▸ WORK ORDER
Beginning with the line that holds "right front paw: (402, 684)", copy every remaining line of the listing below exactly, and leave the pictures out.
○ ○ ○
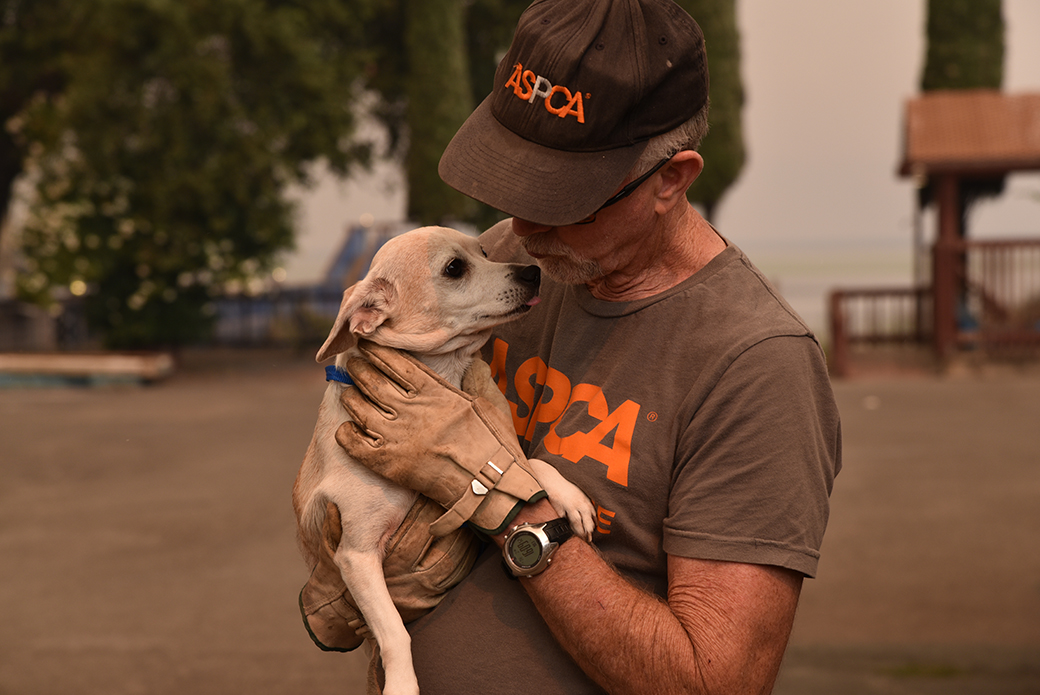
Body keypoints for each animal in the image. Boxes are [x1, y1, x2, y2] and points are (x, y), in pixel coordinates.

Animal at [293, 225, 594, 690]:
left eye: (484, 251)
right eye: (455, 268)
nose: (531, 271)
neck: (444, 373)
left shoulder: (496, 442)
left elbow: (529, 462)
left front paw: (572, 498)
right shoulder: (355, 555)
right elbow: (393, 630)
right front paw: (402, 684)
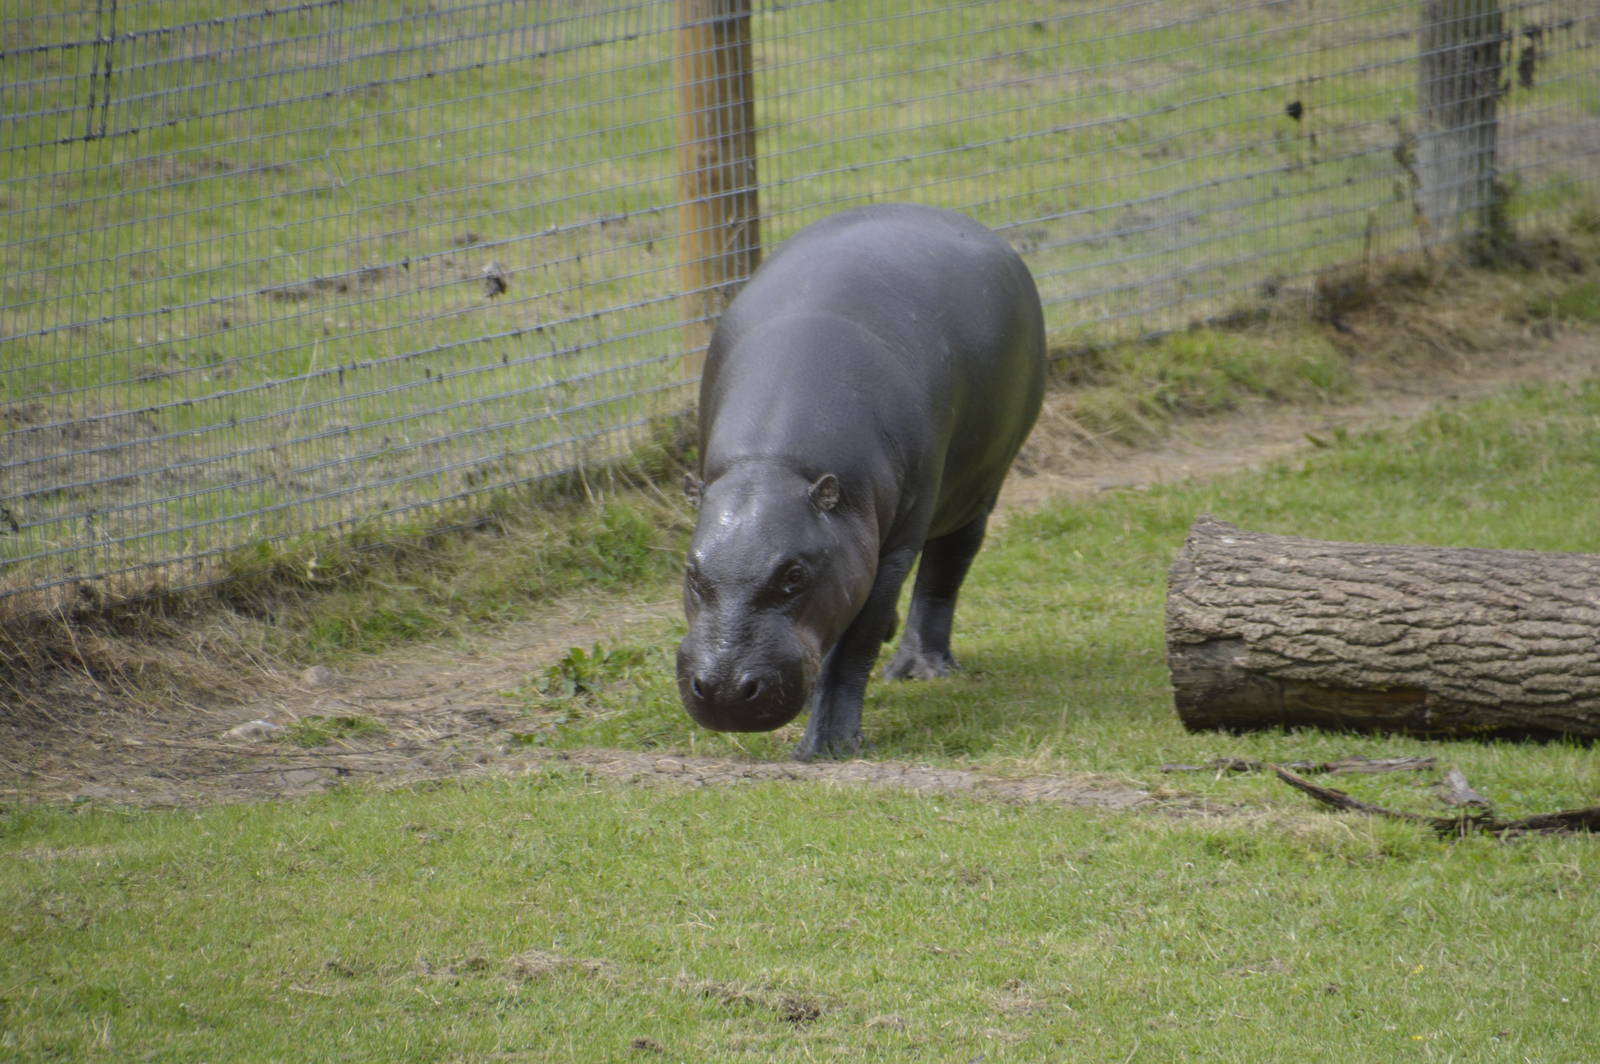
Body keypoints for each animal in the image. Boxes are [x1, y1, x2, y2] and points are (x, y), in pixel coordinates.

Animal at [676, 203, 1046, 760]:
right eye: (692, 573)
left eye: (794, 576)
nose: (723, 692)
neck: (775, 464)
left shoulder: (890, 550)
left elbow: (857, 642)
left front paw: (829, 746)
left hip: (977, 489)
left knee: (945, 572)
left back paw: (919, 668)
○ ○ ○
▸ OUTPUT BELOW
right front paw: (402, 684)
Body keypoints for each animal in the image. Boxes are [x1, y1, x2, y2] and points are (x, y), in pixel coordinates.

Animal at [676, 203, 1046, 760]:
right eye: (692, 573)
left eye: (794, 576)
nose: (723, 692)
neck: (775, 464)
left shoulder: (890, 550)
left elbow: (857, 642)
left front paw: (829, 746)
left hip: (977, 489)
left knee: (945, 572)
left back paw: (919, 668)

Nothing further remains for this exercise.